The pandemic will end, eventually. Dan Wood will be able to hang out with his friends. Amale Andraos will be able to get off Zoom. I’ll be able to have a coffee with my friend inside. Everything ends, after all. And so might the new, unfamiliar intimacy that we have built, unless we cultivate it.
In one scenario, Adam and I realize how much we like “seeing” each other this frequently, and we make plans to do so even though he has a family in Virginia and I have a partner and a dog in New York. But in another scenario, once the pressure of the pandemic fades and the hunger to connect dissipates, we revert to our once-every-few-years rhythm. I can see a future in which my boyfriend and I cease to marvel at what’s open when we walk around the city and instead regress into frustration at the wait for brunch or the nuisance of the tourists. Today, just getting an ice-cream cone successfully feels like magic. Will it always?

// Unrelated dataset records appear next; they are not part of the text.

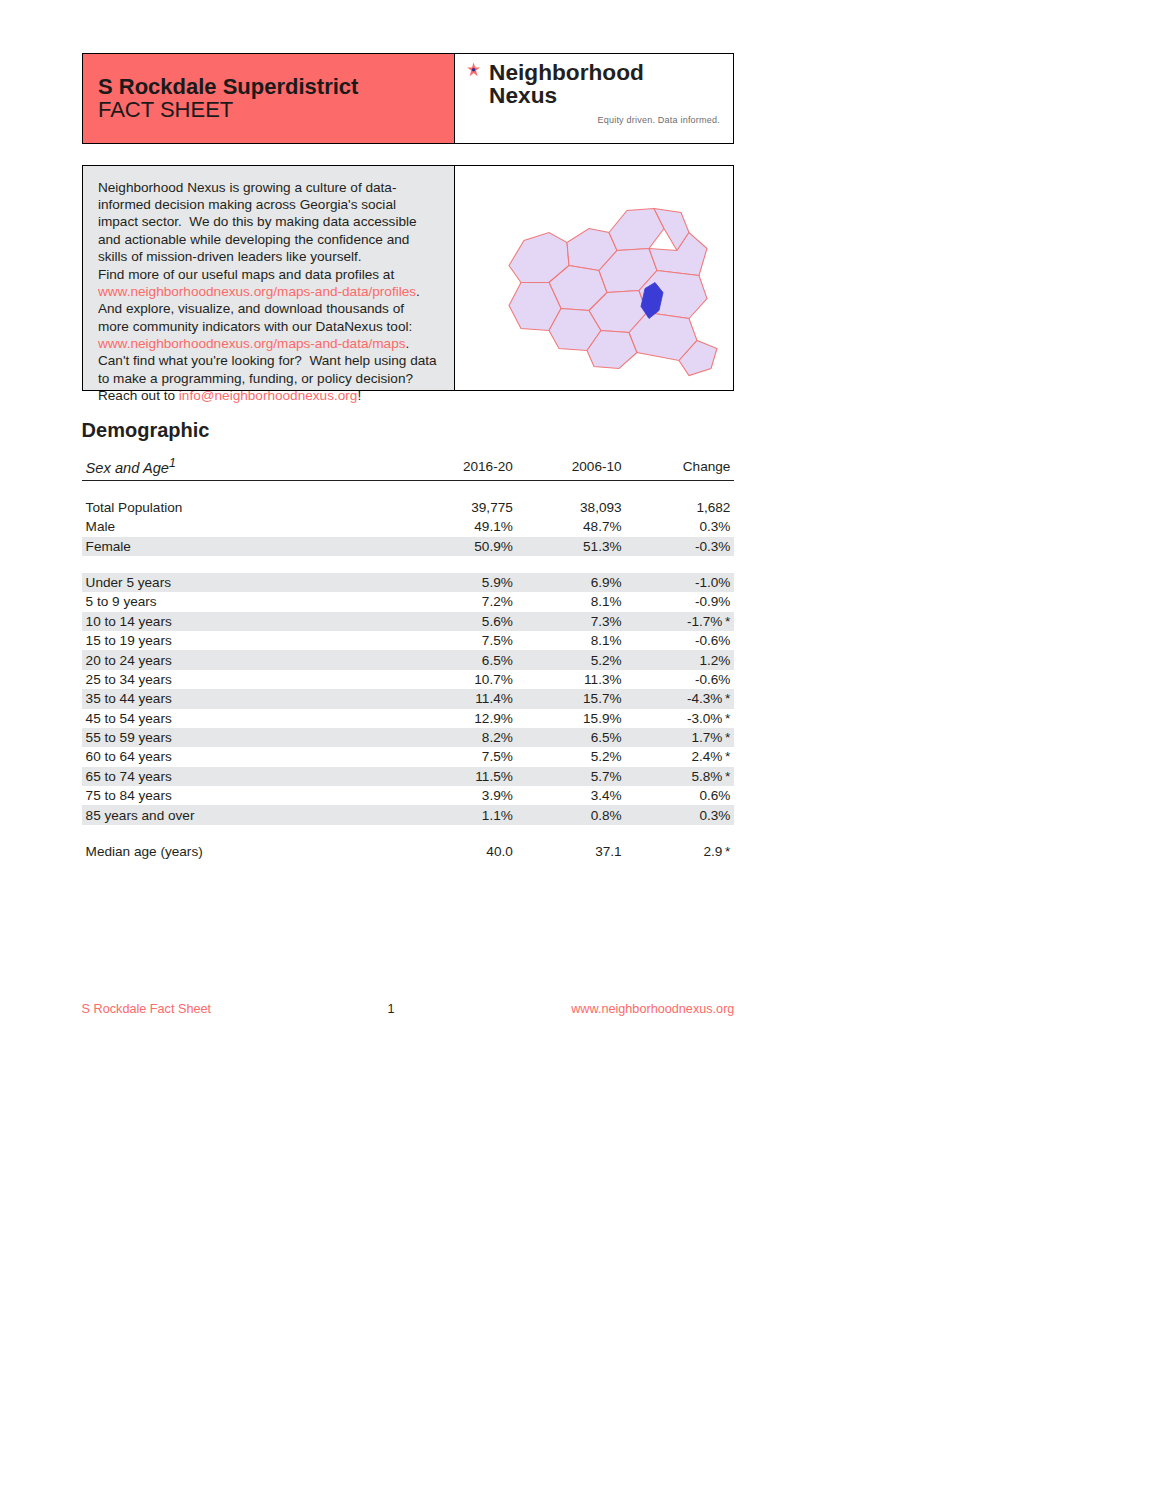S Rockdale Superdistrict
FACT SHEET
Neighborhood
Nexus
Equity driven. Data informed.
Neighborhood Nexus is growing a culture of data-informed decision making across Georgia's social impact sector. We do this by making data accessible and actionable while developing the confidence and skills of mission-driven leaders like yourself.
Find more of our useful maps and data profiles at www.neighborhoodnexus.org/maps-and-data/profiles.
And explore, visualize, and download thousands of more community indicators with our DataNexus tool: www.neighborhoodnexus.org/maps-and-data/maps.
Can't find what you're looking for? Want help using data to make a programming, funding, or policy decision? Reach out to info@neighborhoodnexus.org!
Demographic
| Sex and Age 1 | 2016-20 | 2006-10 | Change |
| --- | --- | --- | --- |
| Total Population | 39,775 | 38,093 | 1,682 |
| Male | 49.1% | 48.7% | 0.3% |
| Female | 50.9% | 51.3% | -0.3% |
| Under 5 years | 5.9% | 6.9% | -1.0% |
| 5 to 9 years | 7.2% | 8.1% | -0.9% |
| 10 to 14 years | 5.6% | 7.3% | -1.7% * |
| 15 to 19 years | 7.5% | 8.1% | -0.6% |
| 20 to 24 years | 6.5% | 5.2% | 1.2% |
| 25 to 34 years | 10.7% | 11.3% | -0.6% |
| 35 to 44 years | 11.4% | 15.7% | -4.3% * |
| 45 to 54 years | 12.9% | 15.9% | -3.0% * |
| 55 to 59 years | 8.2% | 6.5% | 1.7% * |
| 60 to 64 years | 7.5% | 5.2% | 2.4% * |
| 65 to 74 years | 11.5% | 5.7% | 5.8% * |
| 75 to 84 years | 3.9% | 3.4% | 0.6% |
| 85 years and over | 1.1% | 0.8% | 0.3% |
| Median age (years) | 40.0 | 37.1 | 2.9 * |
S Rockdale Fact Sheet
1
www.neighborhoodnexus.org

The veneer is already cracking. Tonight, I walked to a restaurant to place a takeout order. A woman complained that her reservation wasn’t being honored, distraught that she’d been asked to wait for 10 minutes (outdoor dining is open in New York City). It felt so normal—and devastating. It made me want to preserve parts of this moment in amber, to remember that we still wanted to be close to one another, even though we couldn’t be. That we longed so profoundly for connection that we tolerated bad internet and a terrible season of Westworld, bending the city to make it meet up again. That even though we couldn’t touch each other, we still felt close. That there are thousands of ways to connect with each other, when we want to, whether we’re close and masked; far and virtual; proximate and counting on the wind.